IVREA - Un parapiglia nel corso di una partita di calcio, in questo caso del campionato Acsi - Aca, finisce con sei mesi di squalifica «per comportamento di natura altamente antisportiva». Dovrà rimanere fuori dal campo fino al 31 maggio 2026, Vincenzo Ceratti, capitano della squadra Gruppo Sportivo Ricreativo Olivetti.
Non un calciatore qualsiasi visto l'impegno politico di Ceratti a Ivrea (oggi segretario dei Moderati) dove è anche noto imprenditore nel ramo delle assicurazioni ed è stato due volte Generale del carnevale. A quanto pare, sabato scorso a Bairo, durante la partita contro il Vistrorio, si sono accesi gli animi tra i ventidue in campo.
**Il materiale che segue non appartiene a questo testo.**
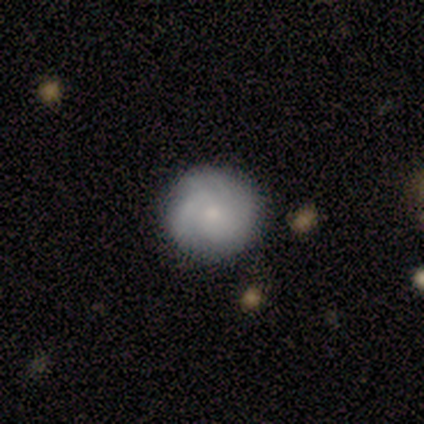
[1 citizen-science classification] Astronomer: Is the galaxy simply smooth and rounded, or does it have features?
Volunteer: smooth — 100%.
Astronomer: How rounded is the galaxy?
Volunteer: round — 100%.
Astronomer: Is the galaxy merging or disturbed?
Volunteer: none — 100%.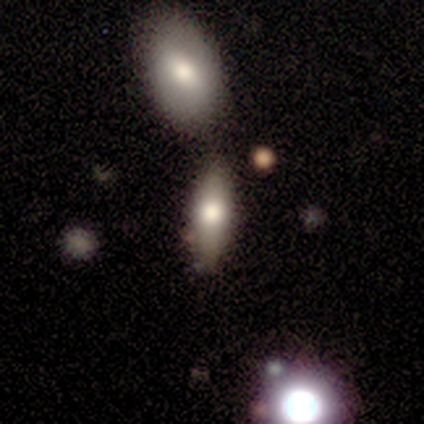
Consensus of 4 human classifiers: smooth_or_featured: smooth (p=0.75) [alt: featured or disk p=0.25]
how_rounded: in between (p=0.67) [alt: cigar-shaped p=0.33]
merging: none (p=0.75) [alt: merger p=0.25]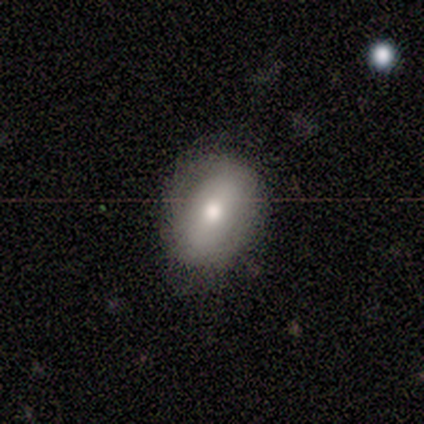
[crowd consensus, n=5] Smooth or featured? 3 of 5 (60%) said smooth. How rounded? 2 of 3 (67%) said in between. Merging? 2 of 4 (50%, tied with minor disturbance) said none.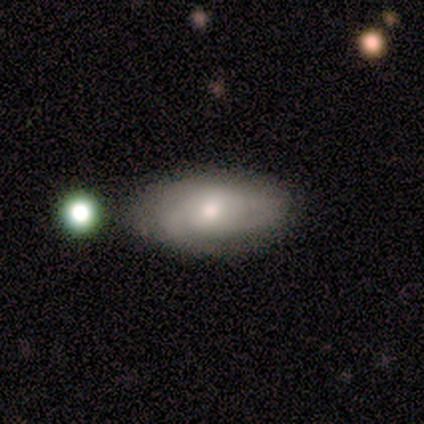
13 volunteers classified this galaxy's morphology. featured or disk 69%, smooth 31%, star or artifact 0%. Down the decision tree: edge-on disk — no (100%); bar — no (78%); spiral arms — yes (78%); spiral arm count — can't tell (100%); spiral winding — tight (43%, tied with loose); bulge size — small (44%); merging — none (77%).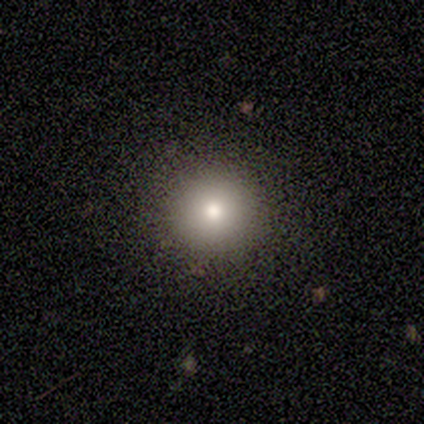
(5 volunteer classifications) smooth 100%, featured or disk 0%, star or artifact 0%. Down the decision tree: how rounded — round (100%); merging — none (100%).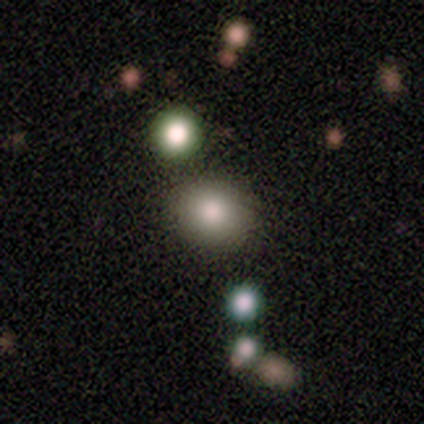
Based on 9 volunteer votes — Volunteers were most divided on "merging": none: 56%, minor disturbance: 33%, merger: 11%, major disturbance: 0%. More confident: smooth or featured — smooth (89%); how rounded — round (75%).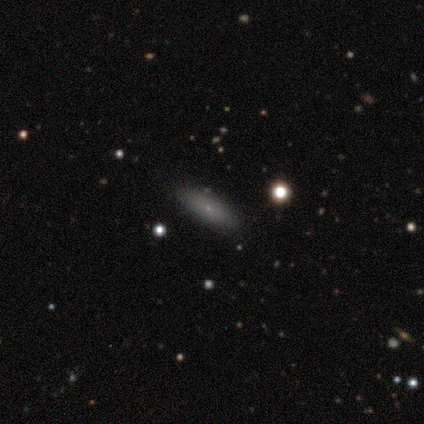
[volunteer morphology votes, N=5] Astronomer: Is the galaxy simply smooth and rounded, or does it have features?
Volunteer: smooth — 100%.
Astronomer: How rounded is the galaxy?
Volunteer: in between — 60%.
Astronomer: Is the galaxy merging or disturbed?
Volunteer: none — 100%.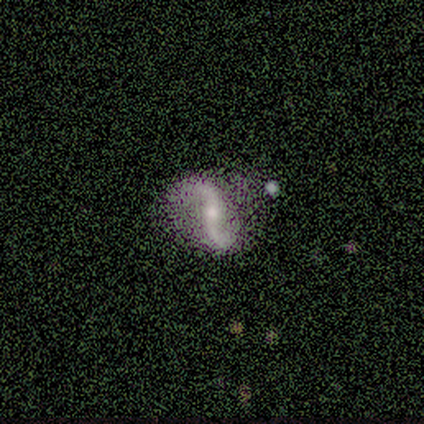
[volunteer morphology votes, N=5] smooth_or_featured: featured or disk (p=0.80) [alt: star or artifact p=0.20]
disk_edge_on: no (p=1.00)
bar: no (p=0.75) [alt: strong p=0.25]
has_spiral_arms: yes (p=1.00)
spiral_winding: loose (p=0.75) [alt: medium p=0.25]
spiral_arm_count: 2 (p=1.00)
bulge_size: small (p=0.75) [alt: moderate p=0.25]
merging: none (p=0.75) [alt: minor disturbance p=0.25]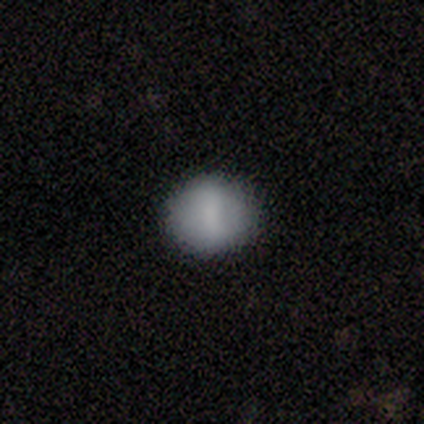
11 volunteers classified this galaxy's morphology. Volunteers were most divided on "how rounded": round: 62%, in between: 38%, cigar-shaped: 0%. More confident: merging — none (91%); smooth or featured — smooth (73%).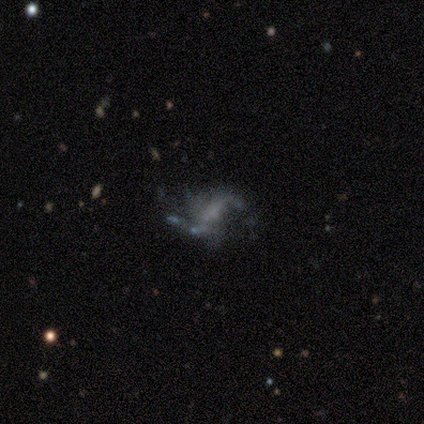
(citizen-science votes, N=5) This appears to be a featured or disk galaxy (80%) with a weak bar (50%), 2 (75%) loose (75%) spiral arms (100%) and a large central bulge (25%, tied with moderate, small and none). Merging: none (100%).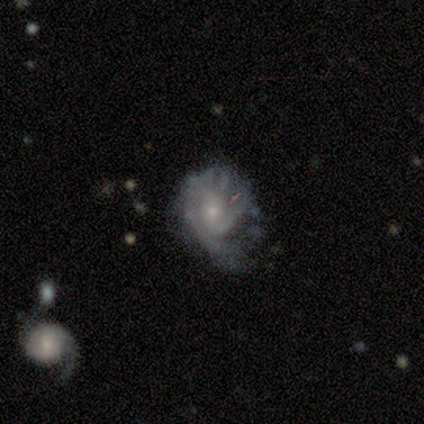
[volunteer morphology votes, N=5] Smooth or featured? 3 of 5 (60%) said featured or disk. Edge-on disk? 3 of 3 (100%) said no. Bar? 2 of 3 (67%) said no. Spiral arms? 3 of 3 (100%) said yes. Spiral winding? 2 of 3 (67%) said tight. Spiral arm count? 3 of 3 (100%) said 2. Bulge size? 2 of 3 (67%) said moderate. Merging? 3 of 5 (60%) said minor disturbance.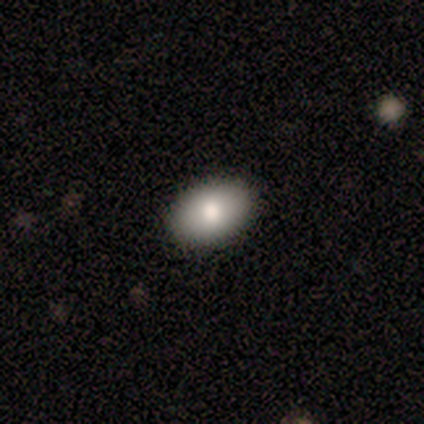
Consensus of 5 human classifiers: A smooth galaxy with no disk features (100%) that is in between round and cigar-shaped (100%).

Vote fractions:
- Smooth or featured? smooth: 100% / featured or disk: 0% / star or artifact: 0%
- How rounded? in between: 100% / round: 0% / cigar-shaped: 0%
- Merging? none: 80% / minor disturbance: 20% / major disturbance: 0% / merger: 0%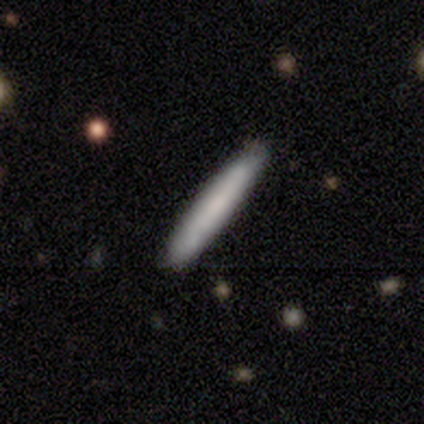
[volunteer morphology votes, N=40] Smooth or featured? smooth (65%)
How rounded? cigar-shaped (92%)
Merging? none (86%)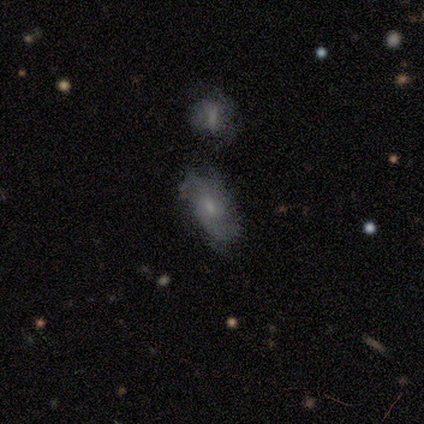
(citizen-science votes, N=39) Smooth or featured?
  - featured or disk: 59% *
  - smooth: 38%
  - star or artifact: 3%
Edge-on disk?
  - no: 96% *
  - yes: 4%
Bar?
  - no: 64% *
  - weak: 36%
  - strong: 0%
Spiral arms?
  - yes: 77% *
  - no: 23%
Spiral winding?
  - medium: 47% *
  - loose: 41%
  - tight: 12%
Spiral arm count?
  - 2: 47% *
  - can't tell: 35%
  - 1: 12%
  - 3: 6%
  - 4: 0%
  - more than 4: 0%
Bulge size?
  - small: 64% *
  - moderate: 32%
  - none: 5%
  - dominant: 0%
  - large: 0%
Merging?
  - none: 58% *
  - minor disturbance: 21%
  - merger: 21%
  - major disturbance: 0%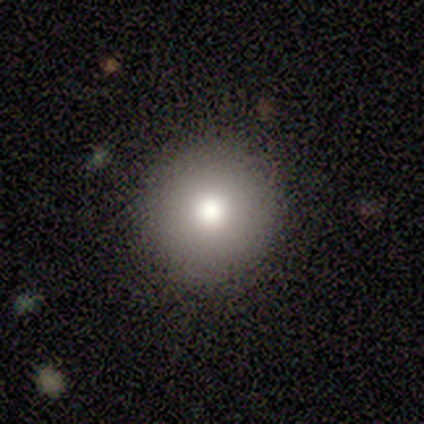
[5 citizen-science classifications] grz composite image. It shows a smooth galaxy with no disk features (60%) that is round (67%). Merging: none (100%).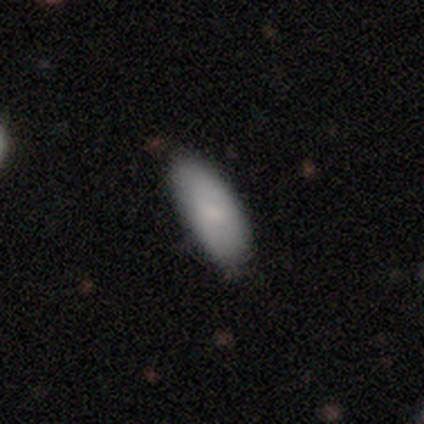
A smooth galaxy with no disk features (75%) that is in between round and cigar-shaped (100%).

Vote fractions:
- Smooth or featured? smooth: 75% / featured or disk: 25% / star or artifact: 0%
- How rounded? in between: 100% / round: 0% / cigar-shaped: 0%
- Merging? none: 50% (tied) / minor disturbance: 50% (tied) / major disturbance: 0% / merger: 0%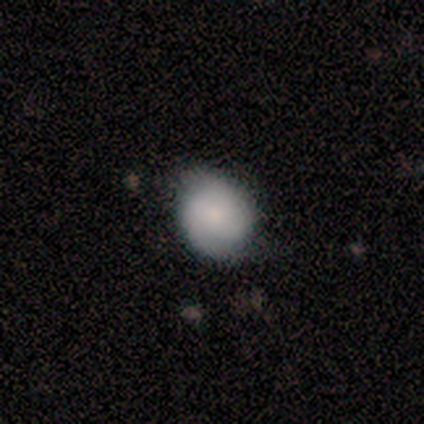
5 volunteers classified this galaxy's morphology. Smooth or featured?
  - smooth: 100% *
  - featured or disk: 0%
  - star or artifact: 0%
How rounded?
  - round: 80% *
  - in between: 20%
  - cigar-shaped: 0%
Merging?
  - none: 80% *
  - minor disturbance: 20%
  - major disturbance: 0%
  - merger: 0%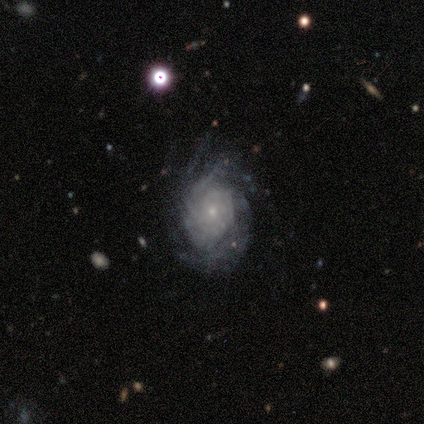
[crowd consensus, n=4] Smooth or featured?
  - featured or disk: 75% *
  - star or artifact: 25%
  - smooth: 0%
Edge-on disk?
  - no: 100% *
  - yes: 0%
Bar?
  - no: 100% *
  - strong: 0%
  - weak: 0%
Spiral arms?
  - no: 67% *
  - yes: 33%
Bulge size?
  - small: 67% *
  - moderate: 33%
  - dominant: 0%
  - large: 0%
  - none: 0%
Merging?
  - none: 67% *
  - minor disturbance: 33%
  - major disturbance: 0%
  - merger: 0%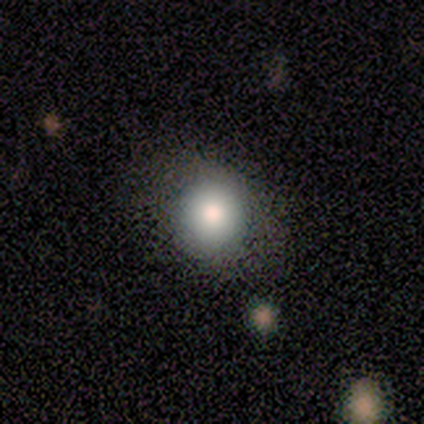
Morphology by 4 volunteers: smooth 75%, featured or disk 25%, star or artifact 0%. Down the decision tree: how rounded — round (67%); merging — none (100%).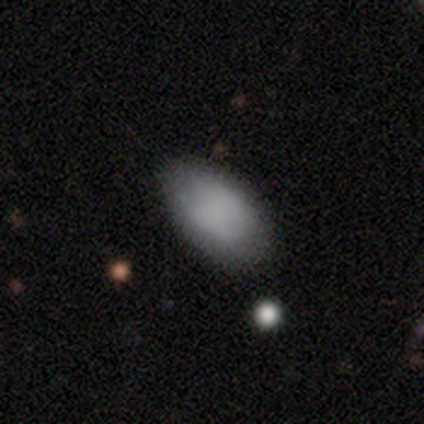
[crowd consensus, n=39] Smooth or featured? 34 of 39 (87%) said smooth. How rounded? 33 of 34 (97%) said in between. Merging? 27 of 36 (75%) said none.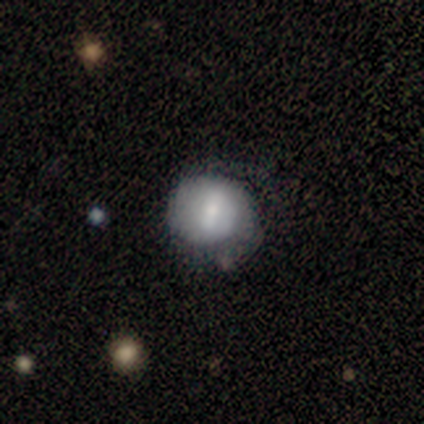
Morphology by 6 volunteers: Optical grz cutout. It shows a smooth galaxy with no disk features (50%, tied with featured or disk) that is round (100%). Merging: none (67%).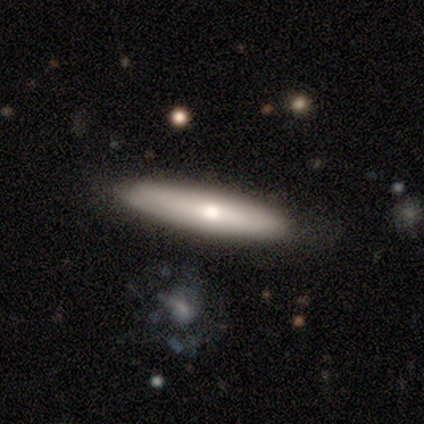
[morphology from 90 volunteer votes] Q: Smooth or featured?
A: featured or disk (46%); runner-up: smooth (42%)
Q: Edge-on disk?
A: yes (78%); runner-up: no (22%)
Q: Edge-on bulge?
A: rounded (72%); runner-up: none (22%)
Q: Merging?
A: none (78%); runner-up: minor disturbance (15%)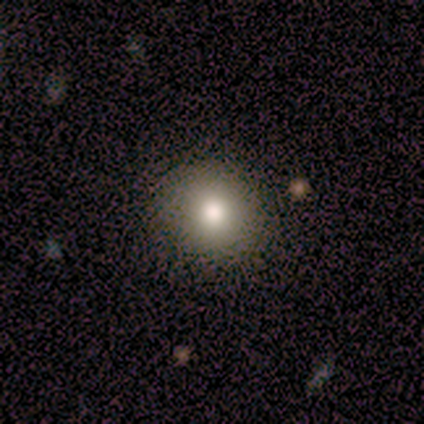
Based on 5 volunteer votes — A smooth galaxy with no disk features (60%) that is round (100%). Merging: none (100%).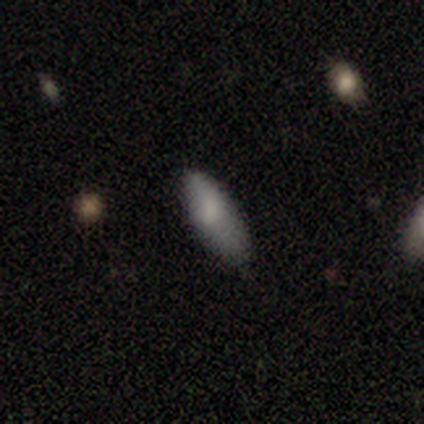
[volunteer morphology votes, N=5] Smooth or featured? smooth (100%)
How rounded? in between (80%)
Merging? minor disturbance (60%)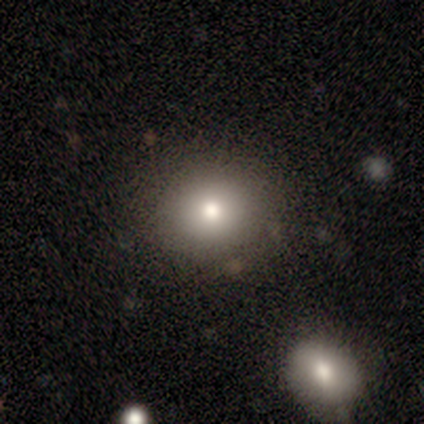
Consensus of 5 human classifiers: A smooth galaxy with no disk features (60%) that is round (100%). Merging: none (100%).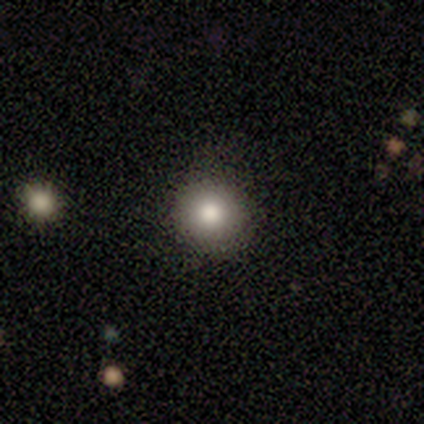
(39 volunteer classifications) Smooth or featured: smooth — 74% (star or artifact — 18%)
How rounded: round — 93% (in between — 7%)
Merging: none — 81% (minor disturbance — 19%)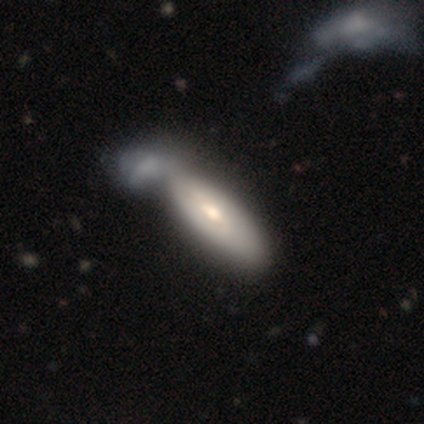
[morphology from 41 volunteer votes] Smooth or featured? 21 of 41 (51%) said smooth. How rounded? 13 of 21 (62%) said in between. Merging? 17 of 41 (41%) said merger.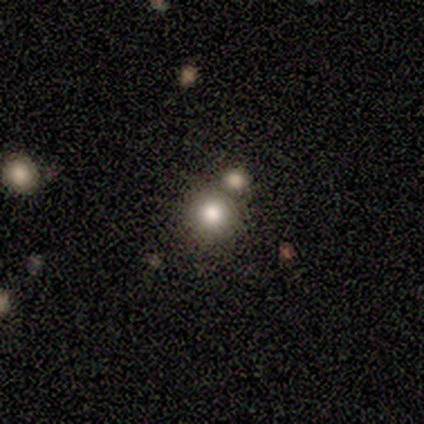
smooth_or_featured: smooth (p=0.60) [alt: featured or disk p=0.20]
how_rounded: round (p=1.00)
merging: none (p=0.75) [alt: minor disturbance p=0.25]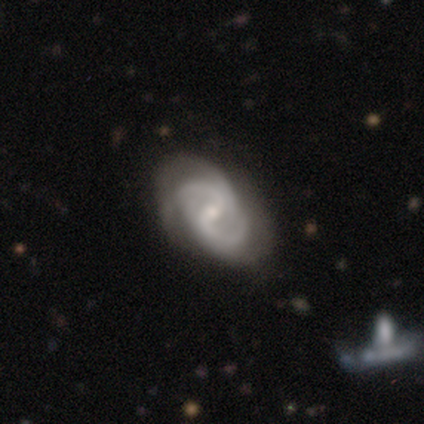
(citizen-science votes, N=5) Smooth or featured: featured or disk — 100%
Edge-on disk: no — 100%
Bar: weak — 60% (no — 40%)
Spiral arms: yes — 100%
Spiral winding: loose — 60% (tight — 20%)
Spiral arm count: can't tell — 60% (2 — 20%)
Bulge size: small — 60% (moderate — 40%)
Merging: none — 80% (major disturbance — 20%)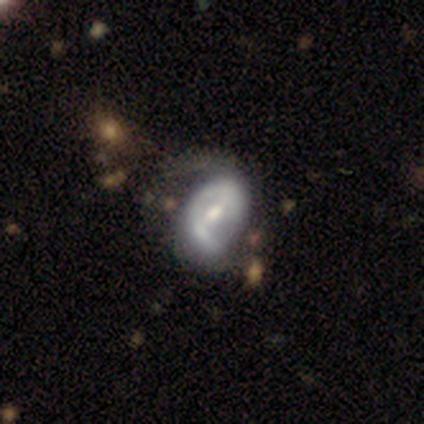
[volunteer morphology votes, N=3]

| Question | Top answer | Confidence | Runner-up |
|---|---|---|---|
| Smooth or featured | featured or disk | 100% | — |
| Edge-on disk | no | 100% | — |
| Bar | weak | 100% | — |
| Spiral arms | yes | 100% | — |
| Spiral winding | tight | 67% | medium (33%) |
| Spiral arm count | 2 | 67% | 1 (33%) |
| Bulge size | moderate | 67% | none (33%) |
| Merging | none | 67% | major disturbance (33%) |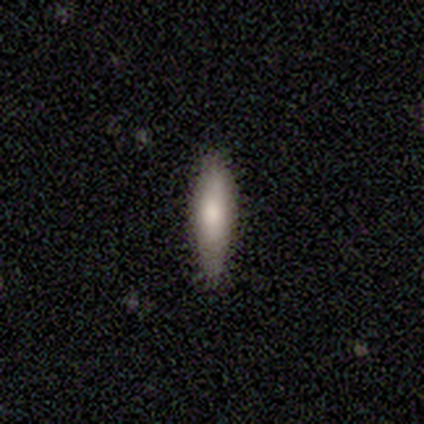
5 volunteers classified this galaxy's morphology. Smooth or featured? 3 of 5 (60%) said smooth. How rounded? 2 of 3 (67%) said cigar-shaped. Merging? 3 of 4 (75%) said none.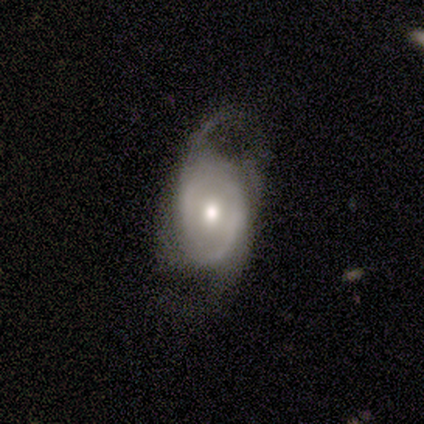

Un fallo nei confronti del nipote di Ceratti avrebbe scatenato il parapiglia con inevitabile cartellino rosso e, stando al referto arbitrale, maxi squalifica per il capitano della squadra.
Sempre per il Grso è stato squalificato anche Francesco Ferro, fino al 30 novembre 2026, «per aver tenuto un comportamento di natura violenta nei confronti del Direttore di Gara». Ceratti ha già presentato ricorso contro la squalifica e se ne saprà di più nei prossimi giorni quando sarà rivalutato il caso.